National guard troops used armoured vehicles, rubber bullets and tear gas to disperse protesters blocking roads in the capital and other cities.
World protests
According to polling firm Datanalisis, more than 70 percent of Venezuelans oppose the idea of the new assembly — and 80 percent reject Maduro, whose term is meant to end in 2019.
“The people are not going to give up the streets until this awful government goes,” protester Carlos Zambrano, 54, told AFP in western Caracas.
Venezuelans also protested in Miami, Madrid and various Latin American cities.

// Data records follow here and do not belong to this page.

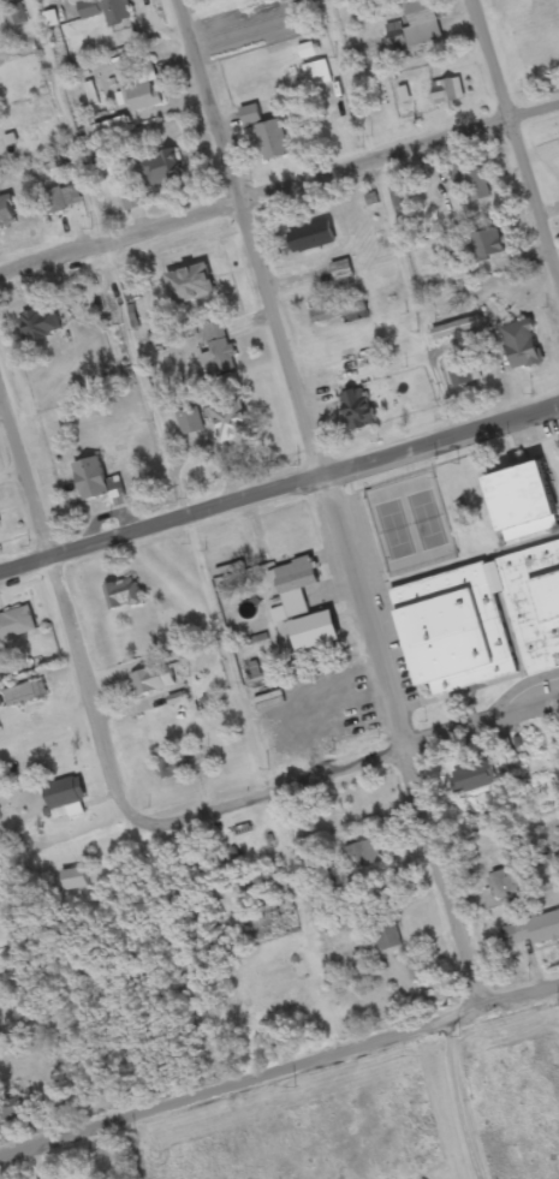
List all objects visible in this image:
building: (224, 1)
building: (106, 12)
building: (416, 29)
building: (143, 93)
building: (446, 95)
building: (93, 98)
road: (518, 134)
building: (94, 136)
building: (268, 137)
building: (161, 171)
road: (280, 199)
building: (62, 201)
building: (133, 202)
building: (7, 214)
road: (260, 239)
building: (313, 239)
building: (487, 247)
building: (342, 273)
building: (192, 289)
building: (130, 293)
building: (339, 314)
building: (39, 327)
building: (457, 331)
building: (522, 348)
building: (218, 353)
building: (461, 373)
building: (356, 412)
building: (231, 426)
road: (447, 444)
road: (506, 450)
building: (91, 482)
building: (522, 505)
park: (409, 527)
building: (0, 529)
road: (168, 529)
building: (293, 591)
building: (123, 597)
building: (481, 625)
building: (17, 627)
building: (153, 683)
building: (26, 696)
road: (520, 696)
building: (1, 705)
building: (33, 721)
road: (110, 734)
road: (412, 746)
building: (171, 769)
road: (351, 770)
building: (473, 781)
building: (65, 801)
building: (364, 856)
building: (73, 882)
building: (506, 886)
building: (536, 932)
building: (387, 936)
building: (417, 971)
road: (279, 1076)
road: (454, 1102)
building: (14, 1113)

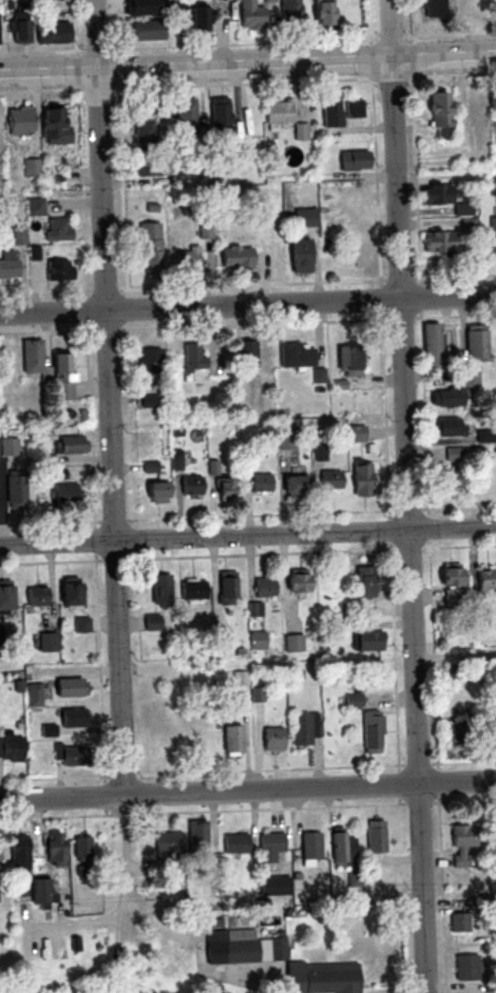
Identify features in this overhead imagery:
building: (144, 7)
building: (434, 9)
building: (475, 10)
building: (322, 13)
building: (289, 15)
building: (251, 16)
building: (198, 19)
building: (18, 24)
building: (143, 30)
building: (52, 32)
road: (248, 63)
building: (354, 109)
building: (331, 111)
building: (278, 112)
building: (440, 114)
building: (185, 116)
building: (220, 117)
building: (18, 120)
building: (52, 128)
building: (143, 131)
building: (353, 162)
building: (347, 197)
building: (437, 197)
building: (34, 207)
building: (304, 219)
building: (57, 230)
building: (492, 236)
building: (438, 245)
building: (150, 248)
building: (357, 249)
building: (297, 257)
building: (235, 258)
building: (188, 260)
building: (9, 265)
building: (58, 271)
road: (248, 304)
building: (475, 343)
building: (433, 347)
building: (246, 353)
building: (295, 355)
building: (193, 358)
building: (348, 360)
building: (149, 362)
building: (47, 367)
road: (109, 398)
building: (445, 398)
building: (449, 427)
building: (287, 437)
building: (3, 447)
building: (452, 454)
building: (152, 467)
building: (329, 479)
building: (359, 479)
building: (444, 480)
building: (220, 482)
building: (260, 482)
building: (292, 486)
building: (191, 488)
building: (155, 491)
road: (409, 496)
road: (247, 533)
building: (449, 576)
building: (485, 579)
building: (363, 581)
building: (297, 582)
building: (264, 586)
building: (160, 589)
building: (226, 589)
building: (195, 591)
building: (66, 592)
building: (35, 596)
building: (3, 597)
building: (255, 609)
building: (152, 622)
building: (81, 624)
building: (258, 640)
building: (368, 640)
building: (47, 642)
building: (294, 643)
building: (223, 646)
road: (456, 658)
building: (68, 688)
building: (33, 695)
building: (157, 707)
building: (70, 721)
building: (303, 729)
building: (370, 731)
building: (494, 733)
building: (273, 739)
building: (231, 740)
building: (162, 742)
building: (7, 748)
building: (70, 756)
road: (248, 791)
building: (196, 835)
building: (375, 836)
building: (462, 842)
building: (167, 844)
building: (236, 844)
building: (270, 846)
building: (310, 846)
building: (83, 847)
building: (0, 848)
building: (55, 849)
building: (342, 849)
building: (19, 851)
building: (82, 871)
building: (20, 887)
building: (41, 896)
building: (459, 922)
building: (232, 949)
building: (468, 966)
building: (321, 977)

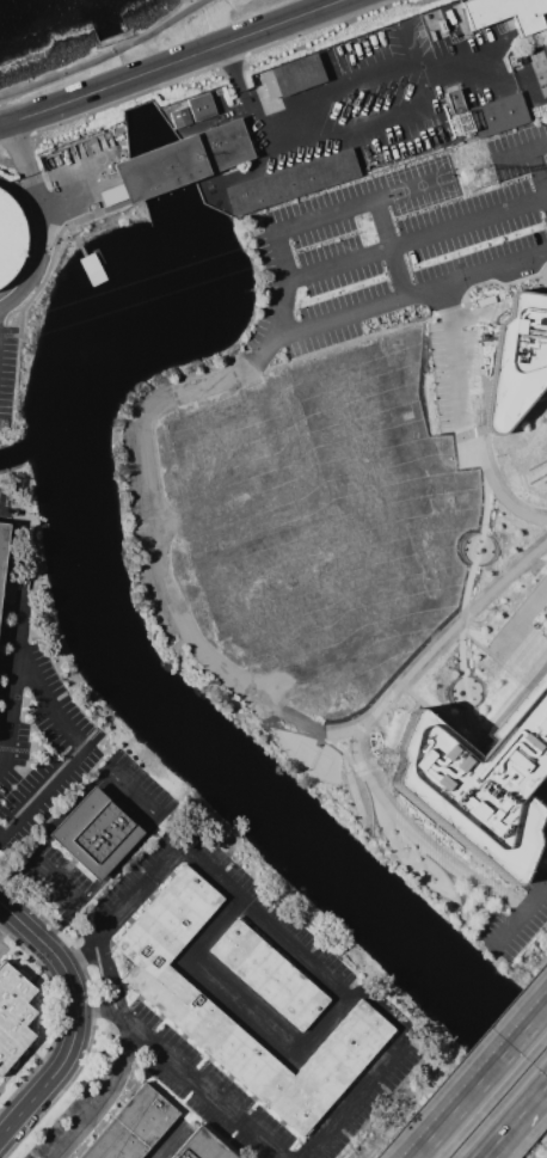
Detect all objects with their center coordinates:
building: (504, 13)
road: (173, 64)
road: (415, 64)
road: (494, 69)
road: (196, 72)
building: (291, 77)
building: (200, 106)
building: (498, 114)
building: (177, 117)
road: (513, 154)
building: (182, 161)
road: (537, 163)
power tower: (481, 179)
building: (289, 181)
building: (110, 196)
road: (337, 213)
road: (54, 225)
road: (379, 225)
building: (9, 240)
road: (395, 273)
road: (409, 295)
road: (452, 356)
building: (516, 359)
road: (216, 381)
road: (495, 492)
road: (2, 506)
building: (3, 554)
road: (462, 605)
road: (520, 614)
road: (13, 677)
road: (49, 700)
road: (359, 726)
road: (13, 748)
building: (480, 776)
road: (41, 796)
road: (57, 817)
building: (96, 835)
road: (206, 865)
road: (519, 915)
road: (4, 916)
building: (267, 974)
road: (240, 1011)
building: (193, 1015)
road: (55, 1016)
road: (92, 1016)
building: (14, 1017)
road: (78, 1019)
road: (485, 1087)
road: (213, 1098)
road: (514, 1120)
building: (135, 1128)
road: (166, 1143)
building: (202, 1147)

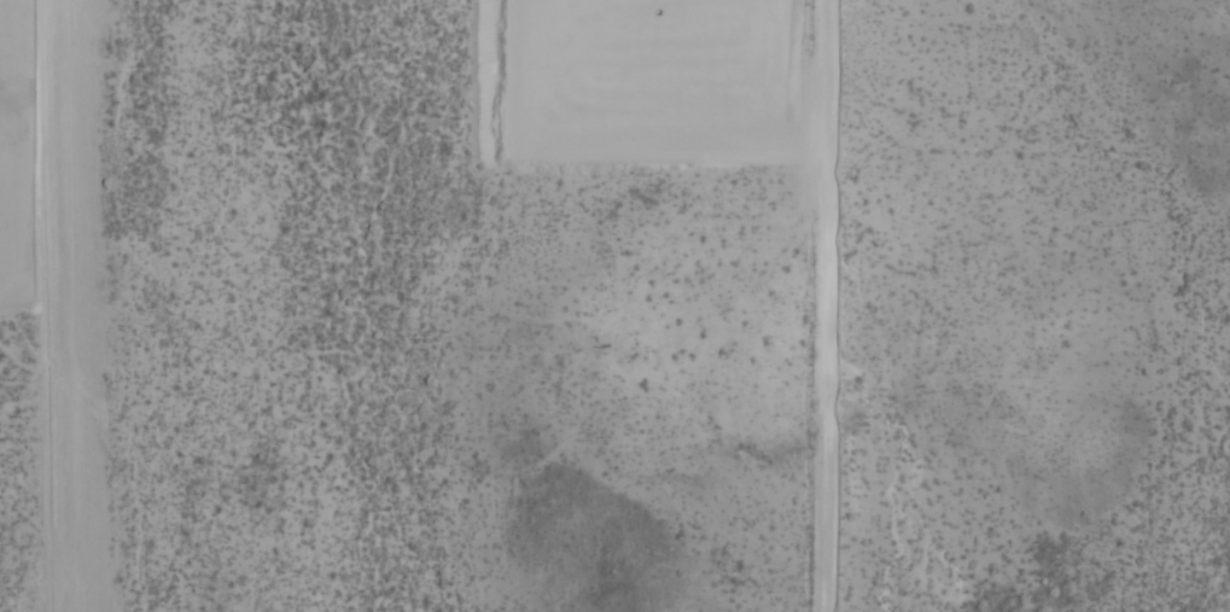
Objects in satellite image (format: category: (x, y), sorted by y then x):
petroleum well: (653, 8)
road: (818, 306)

The number of Venezuelans living abroad has soared as the once-booming oil producer has descended into a devastating economic crisis marked by shortages, runaway inflation, riots and looting.
'A sham'
The US envoy to the United Nations, Nikki Haley, condemned the vote as a “sham” — a word also used by Britain's junior foreign minister, Alan Duncan, and many experts.
“The vote means the end of any trace of democratic rule. Maduro's blatant power grab removes any ambiguity about whether Venezuela is a democracy,” said Michael Shifter, head of the Inter-American Dialogue research centre.
Latin America specialist Phil Gunson, senior analyst at Crisis Group, called the vote “the definitive break with what remains of representative democracy in Venezuela.”
“It will accelerate the longer-term trend towards economic, social and political collapse unless those in a position to change course do so, and begin to negotiate a restoration of democracy and economic viability,” he said.